Career diplomats now undercut democracy in Iraq. On April 23, L. Paul Bremer delivered a speech in which he embraced former Iraqi army officers and senior Baathists. He promised to rehire teachers fired not for simple Baath-party membership, but rather for active service in the highest levels of Saddam's party, an organization whose ideology is based on a combination of Italian Fascism and the Nazi ethnic chauvinism. Iraqis fear the Coalition will now terminate non-Baathist schoolteachers hired to replace the high-ranking Baathists. Simultaneously, senior State Department officials tell journalists that the U.S. may exclude Governing Council members who oppose re-Baathification from Iraq's interim government.
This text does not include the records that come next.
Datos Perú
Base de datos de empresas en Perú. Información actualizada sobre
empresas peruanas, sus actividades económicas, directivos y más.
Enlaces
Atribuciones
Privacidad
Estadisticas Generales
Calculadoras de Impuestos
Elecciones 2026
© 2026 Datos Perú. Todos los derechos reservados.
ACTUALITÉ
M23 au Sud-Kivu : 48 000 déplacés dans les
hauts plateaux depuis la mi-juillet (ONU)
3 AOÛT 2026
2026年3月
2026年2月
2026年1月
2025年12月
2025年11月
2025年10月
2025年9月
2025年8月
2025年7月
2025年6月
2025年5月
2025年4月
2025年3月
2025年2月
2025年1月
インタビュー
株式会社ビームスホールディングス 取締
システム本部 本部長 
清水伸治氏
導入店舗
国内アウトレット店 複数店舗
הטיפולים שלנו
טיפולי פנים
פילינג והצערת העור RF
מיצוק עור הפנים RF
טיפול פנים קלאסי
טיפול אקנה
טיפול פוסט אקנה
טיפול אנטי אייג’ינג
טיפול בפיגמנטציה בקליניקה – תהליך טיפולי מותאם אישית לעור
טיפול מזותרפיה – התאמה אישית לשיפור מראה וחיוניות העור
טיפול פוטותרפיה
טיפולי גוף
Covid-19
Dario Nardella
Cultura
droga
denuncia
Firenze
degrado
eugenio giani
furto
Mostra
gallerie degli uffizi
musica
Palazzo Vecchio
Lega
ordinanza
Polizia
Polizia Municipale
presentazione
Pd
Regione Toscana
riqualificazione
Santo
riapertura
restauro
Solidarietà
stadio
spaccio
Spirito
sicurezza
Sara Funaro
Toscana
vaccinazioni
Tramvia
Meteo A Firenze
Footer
U.S. policy should support and not shun democrats.
On the first anniversary of the start of military action to liberate Iraq, Bush declared, "We have set out to encourage reform and democracy in the greater Middle East as the alternatives to fanaticism, resentment, and terror." Bush may have moral clarity, but lofty words lose their weight when not translated into policy. Soviet dissidents recount how Ronald Reagan's acknowledgement of their plight emboldened them, demoralized their captors, and weakened dictatorships from Moscow to Warsaw to Prague. Unfortunately, failure to implement presidential policy undermines U.S. moral leadership. It is time to support Middle Eastern democrats rather than fawn over dictators. We should start by standing up for Fathi El-Jahmi, Siamak Pourzand, and Issam Abu Issa.
Michael Rubin is a resident scholar at the American Enterprise Institute.